The Santa Barbara County Air Pollution Control District announced last Wednesday that it will sue the U.S. Environmental Protection Agency for allegedly failing to regulate pollution from ships along the coast.
This escalation is just the latest development in a long-standing disagreement between the local Pollution Control District and the federal agency. The issue stems from a disagreement between the two organizations concerning the EPA’s enforcement of emission standards required by the Clean Air Act of 1970. The suit will challenge a Dec. 4, 2007 EPA decision that would ultimately postpone its regulation of offshore emissions until 2010.
Santa Barbara County Air Pollution Control Officer Terry Dressler accused the agency of ignoring the need to enforce policies.
“The EPA has had many chances to change course and to meet its own deadlines to regulate these ships,” Dressler said. “Instead we’ve seen one delay after another for a period of years.”

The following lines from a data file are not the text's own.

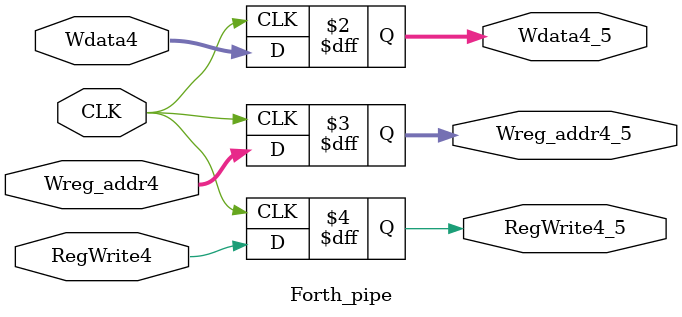
<source format=v>
module Forth_pipe(
  input CLK,
  input wire [31:0] Wdata4,
  input wire [4:0] Wreg_addr4,
  input wire RegWrite4,

  output reg [31:0] Wdata4_5,
  output reg [4:0] Wreg_addr4_5,
  output reg RegWrite4_5
);



always @(negedge CLK)
begin
Wdata4_5 <= Wdata4;
Wreg_addr4_5 <= Wreg_addr4;
RegWrite4_5 <= RegWrite4;
end

endmodule

</source>
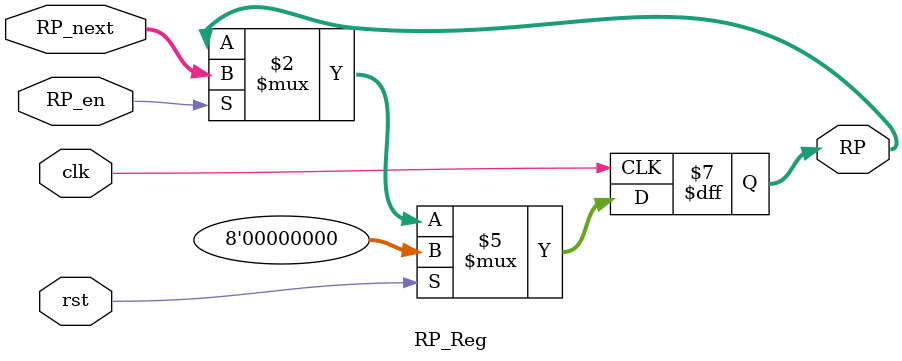
<source format=v>
`timescale 1ns / 1ps

module RP_Reg
(
    input clk,
    input rst,
    input RP_en,
    input [7:0] RP_next,

    output reg [7:0] RP
);

    always @(posedge clk) begin
        if (rst) begin
            RP <= 0;
        end
        else if(RP_en) begin
            RP <= RP_next;
        end
    end

endmodule
</source>
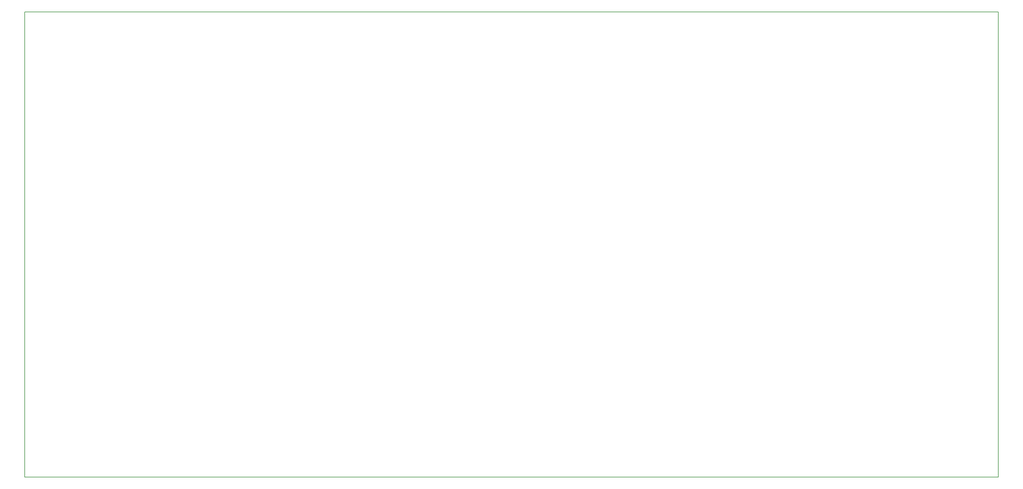
<source format=gbr>
%TF.GenerationSoftware,KiCad,Pcbnew,8.0.1*%
%TF.CreationDate,2024-04-02T21:45:17-06:00*%
%TF.ProjectId,ATV_Project_Slave Barg,4154565f-5072-46f6-9a65-63745f536c61,rev?*%
%TF.SameCoordinates,Original*%
%TF.FileFunction,Profile,NP*%
%FSLAX46Y46*%
G04 Gerber Fmt 4.6, Leading zero omitted, Abs format (unit mm)*
G04 Created by KiCad (PCBNEW 8.0.1) date 2024-04-02 21:45:17*
%MOMM*%
%LPD*%
G01*
G04 APERTURE LIST*
%TA.AperFunction,Profile*%
%ADD10C,0.200000*%
%TD*%
G04 APERTURE END LIST*
D10*
X6150000Y-16202000D02*
X289614000Y-16202000D01*
X289614000Y-151584000D01*
X6150000Y-151584000D01*
X6150000Y-16202000D01*
M02*

</source>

However, the EPA has defended its actions, asserting that the county does not have the jurisdiction to order the federal agency to meet any timetable. By instituting a rule or deadline, the EPA said that the county Air Pollution Control District oversteps its power.
Conversely, the county Air Pollution Control District has argued that by extending its own deadline, the EPA is not fulfilling its legislative responsibility.
Regardless, Dressler said the pollution coming from these large ships continues to grow, despite decreases in pollution from other sources.
“Every time we do an inventory of air pollution in this county, we see emissions from ships growing even as other sources are reducing their pollution,” Dressler said. “This can’t continue. [The] EPA must regulate this huge source of pollution to ensure that we can sustain our clean-air progress.”
He also said that much of the pollution stems from large ships that run on massive two-stroke engines that can produce about as much energy as a small power plant.
Officials at the county Air Pollution Control District estimate that the large ships passing through the Santa Barbara Channel are responsible for more than 45 percent of nitrogen oxide emissions in the county. If this pollution continues unchecked, officials estimate that this number could rise as high as 75 percent by 2020.